Linguistic uncertainty markers
A study of marker internal confidence (MIC) finds that LLMs remain miscalibrated in their use of epistemic markers (e.g., "it is likely...") even under model-centric interpretation of marker meanings. Models struggle to differentiate markers by internal confidence across distributions, though they preserve a somewhat consistent ranking order across tasks.
---
Privacy and infrastructure applications
Privacy-preserving inference
Early feasibility work on Fully Homomorphic Encryption applied to LLMs explores inference on encrypted data without exposing plaintext inputs to the server, addressing privacy concerns in cloud-based deployments. Transformer architectures require significant adaptation to FHE constraints, and the work represents an early-stage research direction rather than a production pattern.
Log anomaly detection
FAME is a label-efficient mixture-of-experts framework that uses an LLM once offline to partition log templates into failure domains and derive binary labels, then trains lightweight domain experts for on-premise inference. On the BGL benchmark it achieves F1=98.16 at K=100 (76x annotation reduction); on Thunderbird it reaches F1=99.95 with perfect recall — demonstrating that LLMs can serve as one-time labeling engines for downstream specialized systems rather than continuous inference endpoints.
---
Multimodal extensions
Vision-language models and human alignment
A study comparing matched LLM and VLM pairs in text-only settings finds that multimodal pretraining does not confer a uniform global advantage in human alignment during natural reading. VLMs show selective advantages when sentences contain stronger visual semantic content, with converging evidence from fMRI and eye-tracking data. Language-internal representations remain the primary driver of human text processing alignment.

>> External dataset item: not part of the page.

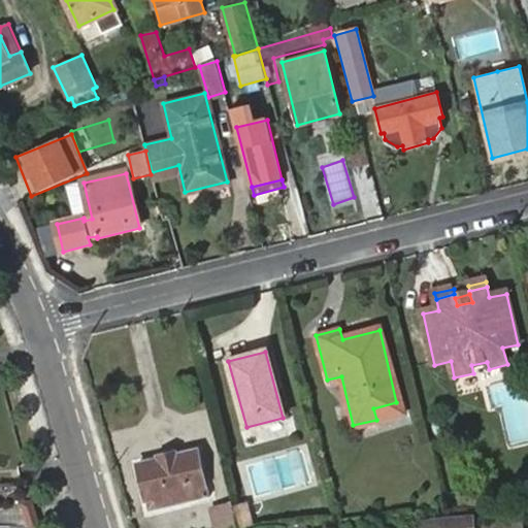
[(186,493),(188,503),(210,498),(208,486),(204,487),(196,452),(177,456),(176,454),(158,458),(159,461),(138,466),(150,513),(158,510),(156,500),(186,493)]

Knowledge-grounded visual QA
WikiVQABench evaluates knowledge-intensive reasoning in vision-language models using Wikipedia images and Wikidata structured knowledge. Accuracy spans 24.7% to 75.6% across 15 VLMs ranging from 256M to 90B parameters, indicating meaningful discrimination across model scales on knowledge-grounded tasks.
---
Where the field is heading
The research bundle points toward three converging pressures. First, the capability frontier is moving into long-horizon agentic tasks — formal proof search, clinical decision support, infrastructure automation — where the binding constraint is no longer raw language quality but reliable multi-step reasoning and safe action-taking. Second, alignment and safety research is catching up to deployment reality: alignment tampering, multi-turn harm compounding, and sensitive-domain failures are structural problems that require new training and monitoring approaches, not just better prompting. Third, evaluation methodology is maturing — domain-specific, interactive, and process-aware benchmarks are replacing static outcome-only tests, and the gaps they expose are consistently larger than prior benchmarks suggested. The question of whether LLMs reason like humans or approximate surface-level patterns remains genuinely open, with pragmatic reasoning, referential grounding, and calibration all identified as persistent gaps.